Day 3: Building a Mandala to Celebrate the Self
When I was eleven-years-old, my family moved to a small, southern Alberta town about a two-hour drive north from Calgary. My mother was remarrying her third husband, a man we had only met a handful of times. Her first husband, my father, had abandoned us on the commune once the exodus began. My mother, devastated by his departure, abandoned us too in retaliation. She met her second husband during her travels, but that marriage was cut short by a game of Russian roulette. My mother swore she would never remarry again, but the vow gave way to the promise of stability during a time in our life when we were the most unstable. Despite the circumstances, he was a jovial person. While anyone would have been better than the bruisers and coke pushers she was notorious for finding, he was kind to her and to us. That was enough for me.
The new space of stability provided just enough solid ground for my mother to begin falling apart. A steady income meant an uninterrupted access to beer. Soon she climbed her way to the top of the ranks of the misfit society’s queen of the party. Even back then, I could feel her crash coming.
Our home was not a safe one for me. I had no way to protect myself against her drunken rages or the hands of the people she brought in. The only way I knew to adjust to the changes was to change myself. And so, I chose to grow up. I changed my water for coffee, candy for cigarettes, sodas for alcohol. By eleven years-old, I was partying alongside the best of them, never once being asked or guided to explore how I felt on inside. I was too young to consider the consequences of my actions and too heartbroken to learn from them. It was a traumatic cycle that kept me spinning in its reels for years.

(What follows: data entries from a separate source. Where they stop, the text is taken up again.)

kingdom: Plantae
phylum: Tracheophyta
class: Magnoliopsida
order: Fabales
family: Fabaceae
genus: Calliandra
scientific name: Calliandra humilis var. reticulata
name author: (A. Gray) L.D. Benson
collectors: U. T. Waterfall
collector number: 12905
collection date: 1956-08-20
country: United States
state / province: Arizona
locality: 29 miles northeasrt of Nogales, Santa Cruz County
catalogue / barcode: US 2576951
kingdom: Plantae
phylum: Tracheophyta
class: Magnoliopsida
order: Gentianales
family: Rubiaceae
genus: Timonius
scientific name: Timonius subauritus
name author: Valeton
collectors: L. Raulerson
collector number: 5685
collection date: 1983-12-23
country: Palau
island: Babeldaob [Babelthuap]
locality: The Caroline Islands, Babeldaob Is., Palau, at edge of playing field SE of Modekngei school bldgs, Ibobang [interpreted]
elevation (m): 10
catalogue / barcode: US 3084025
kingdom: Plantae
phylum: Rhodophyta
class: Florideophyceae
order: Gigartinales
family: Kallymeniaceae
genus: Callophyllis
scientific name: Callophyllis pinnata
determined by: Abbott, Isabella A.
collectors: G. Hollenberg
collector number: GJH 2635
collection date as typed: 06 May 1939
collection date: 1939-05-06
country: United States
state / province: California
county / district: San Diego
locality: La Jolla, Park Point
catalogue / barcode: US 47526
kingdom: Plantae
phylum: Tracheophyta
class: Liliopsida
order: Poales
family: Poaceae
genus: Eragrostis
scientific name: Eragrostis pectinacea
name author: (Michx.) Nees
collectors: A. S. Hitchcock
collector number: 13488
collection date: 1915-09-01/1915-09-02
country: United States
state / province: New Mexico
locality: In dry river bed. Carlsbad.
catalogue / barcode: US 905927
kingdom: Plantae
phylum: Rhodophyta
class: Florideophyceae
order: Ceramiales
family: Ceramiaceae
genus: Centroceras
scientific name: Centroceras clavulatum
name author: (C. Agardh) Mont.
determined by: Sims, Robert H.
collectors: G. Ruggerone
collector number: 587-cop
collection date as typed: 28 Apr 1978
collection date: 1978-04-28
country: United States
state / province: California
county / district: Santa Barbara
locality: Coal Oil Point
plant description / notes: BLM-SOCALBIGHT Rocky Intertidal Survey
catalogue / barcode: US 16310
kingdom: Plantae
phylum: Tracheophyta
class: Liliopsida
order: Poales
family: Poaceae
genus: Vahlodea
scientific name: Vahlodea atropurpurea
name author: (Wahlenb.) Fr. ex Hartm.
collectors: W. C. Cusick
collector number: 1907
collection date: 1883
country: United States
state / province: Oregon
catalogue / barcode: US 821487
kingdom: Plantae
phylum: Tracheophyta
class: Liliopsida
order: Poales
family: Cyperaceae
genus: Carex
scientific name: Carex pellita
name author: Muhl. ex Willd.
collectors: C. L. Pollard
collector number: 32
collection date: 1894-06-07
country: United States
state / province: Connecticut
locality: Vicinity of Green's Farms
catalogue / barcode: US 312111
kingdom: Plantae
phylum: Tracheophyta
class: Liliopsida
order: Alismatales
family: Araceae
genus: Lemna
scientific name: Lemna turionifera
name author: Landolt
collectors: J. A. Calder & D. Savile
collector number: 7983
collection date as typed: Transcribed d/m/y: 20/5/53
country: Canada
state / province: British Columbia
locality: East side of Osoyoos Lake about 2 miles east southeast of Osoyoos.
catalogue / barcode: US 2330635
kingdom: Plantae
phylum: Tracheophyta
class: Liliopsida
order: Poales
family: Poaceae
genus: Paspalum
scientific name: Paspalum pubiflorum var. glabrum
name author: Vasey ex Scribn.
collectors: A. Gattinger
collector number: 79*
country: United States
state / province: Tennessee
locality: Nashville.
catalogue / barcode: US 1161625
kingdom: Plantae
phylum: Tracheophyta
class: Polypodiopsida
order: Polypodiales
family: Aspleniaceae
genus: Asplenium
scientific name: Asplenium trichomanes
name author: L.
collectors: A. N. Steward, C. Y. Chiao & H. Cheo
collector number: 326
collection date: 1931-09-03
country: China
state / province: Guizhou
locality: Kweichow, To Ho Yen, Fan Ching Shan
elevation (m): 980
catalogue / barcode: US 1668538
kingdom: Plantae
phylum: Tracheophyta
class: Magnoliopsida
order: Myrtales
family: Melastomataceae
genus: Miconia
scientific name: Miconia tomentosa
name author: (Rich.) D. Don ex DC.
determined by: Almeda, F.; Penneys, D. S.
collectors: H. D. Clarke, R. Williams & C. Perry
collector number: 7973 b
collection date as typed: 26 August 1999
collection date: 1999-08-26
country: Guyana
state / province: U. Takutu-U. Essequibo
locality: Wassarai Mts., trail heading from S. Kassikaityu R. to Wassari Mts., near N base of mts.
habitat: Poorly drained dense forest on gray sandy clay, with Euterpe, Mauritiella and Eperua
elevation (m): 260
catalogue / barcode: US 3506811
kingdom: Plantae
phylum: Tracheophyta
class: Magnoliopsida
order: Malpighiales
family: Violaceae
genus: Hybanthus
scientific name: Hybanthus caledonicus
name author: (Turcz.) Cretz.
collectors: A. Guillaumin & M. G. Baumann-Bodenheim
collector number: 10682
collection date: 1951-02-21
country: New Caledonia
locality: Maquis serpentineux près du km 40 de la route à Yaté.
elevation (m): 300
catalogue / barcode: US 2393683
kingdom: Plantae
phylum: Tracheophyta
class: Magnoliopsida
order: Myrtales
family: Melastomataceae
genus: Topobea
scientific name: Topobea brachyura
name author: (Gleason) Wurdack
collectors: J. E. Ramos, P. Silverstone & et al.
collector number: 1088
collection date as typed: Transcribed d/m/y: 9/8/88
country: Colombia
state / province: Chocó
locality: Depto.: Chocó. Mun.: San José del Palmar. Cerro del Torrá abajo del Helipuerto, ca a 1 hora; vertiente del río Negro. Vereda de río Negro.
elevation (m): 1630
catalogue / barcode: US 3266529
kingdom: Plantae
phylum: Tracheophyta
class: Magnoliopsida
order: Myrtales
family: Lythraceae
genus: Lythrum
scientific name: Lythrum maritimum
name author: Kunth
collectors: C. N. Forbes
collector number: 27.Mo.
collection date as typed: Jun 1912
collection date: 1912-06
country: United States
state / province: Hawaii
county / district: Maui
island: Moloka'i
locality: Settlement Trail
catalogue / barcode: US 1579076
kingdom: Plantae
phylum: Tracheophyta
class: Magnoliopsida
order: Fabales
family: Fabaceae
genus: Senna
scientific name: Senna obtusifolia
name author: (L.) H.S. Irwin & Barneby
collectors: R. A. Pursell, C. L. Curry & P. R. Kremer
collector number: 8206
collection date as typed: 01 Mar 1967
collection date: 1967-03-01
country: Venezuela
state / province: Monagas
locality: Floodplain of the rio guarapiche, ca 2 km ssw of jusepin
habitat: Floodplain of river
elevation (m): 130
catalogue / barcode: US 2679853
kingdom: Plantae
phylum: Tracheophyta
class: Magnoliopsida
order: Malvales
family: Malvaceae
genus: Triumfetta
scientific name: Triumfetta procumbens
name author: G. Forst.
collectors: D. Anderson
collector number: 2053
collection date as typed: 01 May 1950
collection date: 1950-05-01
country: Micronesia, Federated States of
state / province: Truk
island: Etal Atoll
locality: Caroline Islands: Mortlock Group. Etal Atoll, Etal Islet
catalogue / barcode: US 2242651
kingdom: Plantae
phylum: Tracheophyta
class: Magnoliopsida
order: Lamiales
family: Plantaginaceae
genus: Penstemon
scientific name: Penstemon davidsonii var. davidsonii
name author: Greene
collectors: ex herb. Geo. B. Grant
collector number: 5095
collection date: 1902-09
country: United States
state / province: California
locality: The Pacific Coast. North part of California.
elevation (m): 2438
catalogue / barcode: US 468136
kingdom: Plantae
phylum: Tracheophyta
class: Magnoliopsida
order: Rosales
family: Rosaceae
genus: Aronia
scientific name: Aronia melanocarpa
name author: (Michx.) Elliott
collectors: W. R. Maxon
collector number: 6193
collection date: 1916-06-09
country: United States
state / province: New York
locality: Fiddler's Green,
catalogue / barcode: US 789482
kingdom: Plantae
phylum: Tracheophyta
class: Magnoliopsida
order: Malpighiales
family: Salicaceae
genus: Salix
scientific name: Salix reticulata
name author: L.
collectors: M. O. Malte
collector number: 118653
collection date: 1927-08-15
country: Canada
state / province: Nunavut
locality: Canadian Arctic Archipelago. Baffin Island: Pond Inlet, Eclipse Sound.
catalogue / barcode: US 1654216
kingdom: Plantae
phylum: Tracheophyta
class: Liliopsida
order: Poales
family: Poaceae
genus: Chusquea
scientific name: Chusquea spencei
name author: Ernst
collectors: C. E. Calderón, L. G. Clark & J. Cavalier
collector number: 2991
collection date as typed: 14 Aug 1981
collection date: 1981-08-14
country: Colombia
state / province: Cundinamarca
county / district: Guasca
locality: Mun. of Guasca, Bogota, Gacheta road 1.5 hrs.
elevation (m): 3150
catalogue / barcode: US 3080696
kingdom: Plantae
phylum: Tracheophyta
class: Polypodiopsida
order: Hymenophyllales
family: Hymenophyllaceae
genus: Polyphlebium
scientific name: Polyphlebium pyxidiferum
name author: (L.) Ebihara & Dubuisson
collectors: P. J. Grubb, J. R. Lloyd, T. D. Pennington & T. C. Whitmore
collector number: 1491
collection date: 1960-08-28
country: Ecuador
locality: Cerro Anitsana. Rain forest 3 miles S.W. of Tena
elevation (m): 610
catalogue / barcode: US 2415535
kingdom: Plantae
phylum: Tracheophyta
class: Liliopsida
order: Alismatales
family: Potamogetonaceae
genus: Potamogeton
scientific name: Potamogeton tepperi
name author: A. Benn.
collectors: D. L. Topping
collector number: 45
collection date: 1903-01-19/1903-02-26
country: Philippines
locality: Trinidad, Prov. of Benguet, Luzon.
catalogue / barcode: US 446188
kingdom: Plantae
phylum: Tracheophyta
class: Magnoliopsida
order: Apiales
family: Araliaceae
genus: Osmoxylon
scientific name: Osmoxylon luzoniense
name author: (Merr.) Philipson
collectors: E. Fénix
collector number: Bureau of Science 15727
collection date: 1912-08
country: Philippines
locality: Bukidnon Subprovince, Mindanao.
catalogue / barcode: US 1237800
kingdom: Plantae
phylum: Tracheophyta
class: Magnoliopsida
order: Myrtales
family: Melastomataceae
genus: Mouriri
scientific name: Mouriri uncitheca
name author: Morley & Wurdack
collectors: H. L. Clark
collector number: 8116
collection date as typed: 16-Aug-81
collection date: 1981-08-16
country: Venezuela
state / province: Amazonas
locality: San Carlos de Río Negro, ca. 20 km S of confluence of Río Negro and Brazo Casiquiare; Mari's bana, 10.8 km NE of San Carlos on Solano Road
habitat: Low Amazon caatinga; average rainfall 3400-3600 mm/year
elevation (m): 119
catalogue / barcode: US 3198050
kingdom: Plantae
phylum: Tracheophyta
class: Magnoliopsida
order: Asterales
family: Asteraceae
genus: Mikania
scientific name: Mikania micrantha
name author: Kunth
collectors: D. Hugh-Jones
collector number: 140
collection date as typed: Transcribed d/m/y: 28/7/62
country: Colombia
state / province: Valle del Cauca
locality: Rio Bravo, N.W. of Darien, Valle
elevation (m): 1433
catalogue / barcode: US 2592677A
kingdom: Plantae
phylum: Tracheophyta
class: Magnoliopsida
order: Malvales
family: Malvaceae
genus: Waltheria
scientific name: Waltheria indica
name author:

When I wasn’t drinking alcohol, I was drinking coffee. It’s rich brown waters nourished a pathway to real connections not frayed by a heavy buzz. Rivers of coffee carved out conversations in the bedrock of my immovable pain with adults in my community who took the time to treat me as a friend, not like a child. It was over coffee that deals were made to secure my lodging and food in trade for my being a nanny or housekeeper. It was coffee that became the true sacred waters of my life.
Today I place fresh coffee on my altar to celebrate all the help in my life that a simple cup of coffee helped to bring.
I celebrate the sharing of a cup.
I celebrate its rich, bitter beans— a perfect analogy to my own life.
I celebrate all the connections made, especially those lost and forgotten to time, for I know they were the softest moments my life had to offer me.
My prayer for today: “May I always remember how a simple act of connectedness can change a life, and may I have the courage to be that person for another when I’m called.”